Retype the lines verbatim, from the first line up to and including the line containing "h=7 m=21 s=6".

SUPPLIED INFORMATION -

#####

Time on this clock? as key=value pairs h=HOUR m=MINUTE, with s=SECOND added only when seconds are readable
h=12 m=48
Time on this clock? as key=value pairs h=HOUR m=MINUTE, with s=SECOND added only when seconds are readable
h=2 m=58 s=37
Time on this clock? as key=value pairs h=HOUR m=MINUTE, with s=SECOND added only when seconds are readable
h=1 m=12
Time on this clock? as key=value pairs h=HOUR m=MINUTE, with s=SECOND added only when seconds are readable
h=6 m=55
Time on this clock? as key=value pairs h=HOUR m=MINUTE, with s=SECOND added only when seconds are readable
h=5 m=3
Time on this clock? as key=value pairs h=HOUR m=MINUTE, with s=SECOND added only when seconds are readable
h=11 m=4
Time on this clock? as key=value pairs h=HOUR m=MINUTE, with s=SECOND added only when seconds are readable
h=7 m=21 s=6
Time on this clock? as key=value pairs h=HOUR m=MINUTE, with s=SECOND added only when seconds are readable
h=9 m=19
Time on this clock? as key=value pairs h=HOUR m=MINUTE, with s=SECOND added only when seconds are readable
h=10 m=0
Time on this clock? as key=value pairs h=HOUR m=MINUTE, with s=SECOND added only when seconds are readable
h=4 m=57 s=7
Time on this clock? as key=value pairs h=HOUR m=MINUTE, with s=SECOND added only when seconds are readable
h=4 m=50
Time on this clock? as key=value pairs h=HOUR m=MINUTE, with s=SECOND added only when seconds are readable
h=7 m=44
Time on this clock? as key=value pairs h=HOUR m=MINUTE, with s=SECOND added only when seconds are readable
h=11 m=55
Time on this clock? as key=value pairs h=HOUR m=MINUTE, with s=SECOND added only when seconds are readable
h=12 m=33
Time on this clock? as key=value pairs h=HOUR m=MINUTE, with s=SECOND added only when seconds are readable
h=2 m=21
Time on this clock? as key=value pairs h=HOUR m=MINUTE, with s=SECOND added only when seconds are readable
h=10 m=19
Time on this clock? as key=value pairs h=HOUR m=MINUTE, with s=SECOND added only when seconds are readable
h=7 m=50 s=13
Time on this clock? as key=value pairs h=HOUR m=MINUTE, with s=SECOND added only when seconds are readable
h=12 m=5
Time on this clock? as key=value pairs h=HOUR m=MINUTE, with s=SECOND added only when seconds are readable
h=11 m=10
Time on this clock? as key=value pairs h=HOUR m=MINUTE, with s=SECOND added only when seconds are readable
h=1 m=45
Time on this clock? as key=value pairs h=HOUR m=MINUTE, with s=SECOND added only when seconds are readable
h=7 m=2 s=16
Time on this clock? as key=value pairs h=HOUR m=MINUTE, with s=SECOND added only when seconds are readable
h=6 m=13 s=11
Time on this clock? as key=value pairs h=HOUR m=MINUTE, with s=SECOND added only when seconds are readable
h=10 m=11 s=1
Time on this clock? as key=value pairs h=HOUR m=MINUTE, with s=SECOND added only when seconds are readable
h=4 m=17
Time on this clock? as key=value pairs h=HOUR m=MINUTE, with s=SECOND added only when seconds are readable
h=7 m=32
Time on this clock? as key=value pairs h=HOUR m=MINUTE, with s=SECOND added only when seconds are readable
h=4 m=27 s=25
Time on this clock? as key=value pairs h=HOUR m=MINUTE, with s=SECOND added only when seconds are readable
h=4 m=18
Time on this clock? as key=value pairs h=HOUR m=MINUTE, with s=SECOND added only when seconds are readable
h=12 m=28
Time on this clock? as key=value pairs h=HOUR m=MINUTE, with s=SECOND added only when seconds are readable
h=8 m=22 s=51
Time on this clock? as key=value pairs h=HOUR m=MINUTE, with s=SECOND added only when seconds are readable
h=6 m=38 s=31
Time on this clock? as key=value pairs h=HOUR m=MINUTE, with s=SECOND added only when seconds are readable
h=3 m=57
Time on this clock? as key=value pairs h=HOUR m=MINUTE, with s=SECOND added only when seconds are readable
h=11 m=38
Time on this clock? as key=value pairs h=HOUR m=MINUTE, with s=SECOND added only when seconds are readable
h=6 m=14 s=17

#####

RESULT FOR THIS EXERCISE -
Time on this clock? as key=value pairs h=HOUR m=MINUTE, with s=SECOND added only when seconds are readable
h=12 m=48
Time on this clock? as key=value pairs h=HOUR m=MINUTE, with s=SECOND added only when seconds are readable
h=2 m=58 s=37
Time on this clock? as key=value pairs h=HOUR m=MINUTE, with s=SECOND added only when seconds are readable
h=1 m=12
Time on this clock? as key=value pairs h=HOUR m=MINUTE, with s=SECOND added only when seconds are readable
h=6 m=55
Time on this clock? as key=value pairs h=HOUR m=MINUTE, with s=SECOND added only when seconds are readable
h=5 m=3
Time on this clock? as key=value pairs h=HOUR m=MINUTE, with s=SECOND added only when seconds are readable
h=11 m=4
Time on this clock? as key=value pairs h=HOUR m=MINUTE, with s=SECOND added only when seconds are readable
h=7 m=21 s=6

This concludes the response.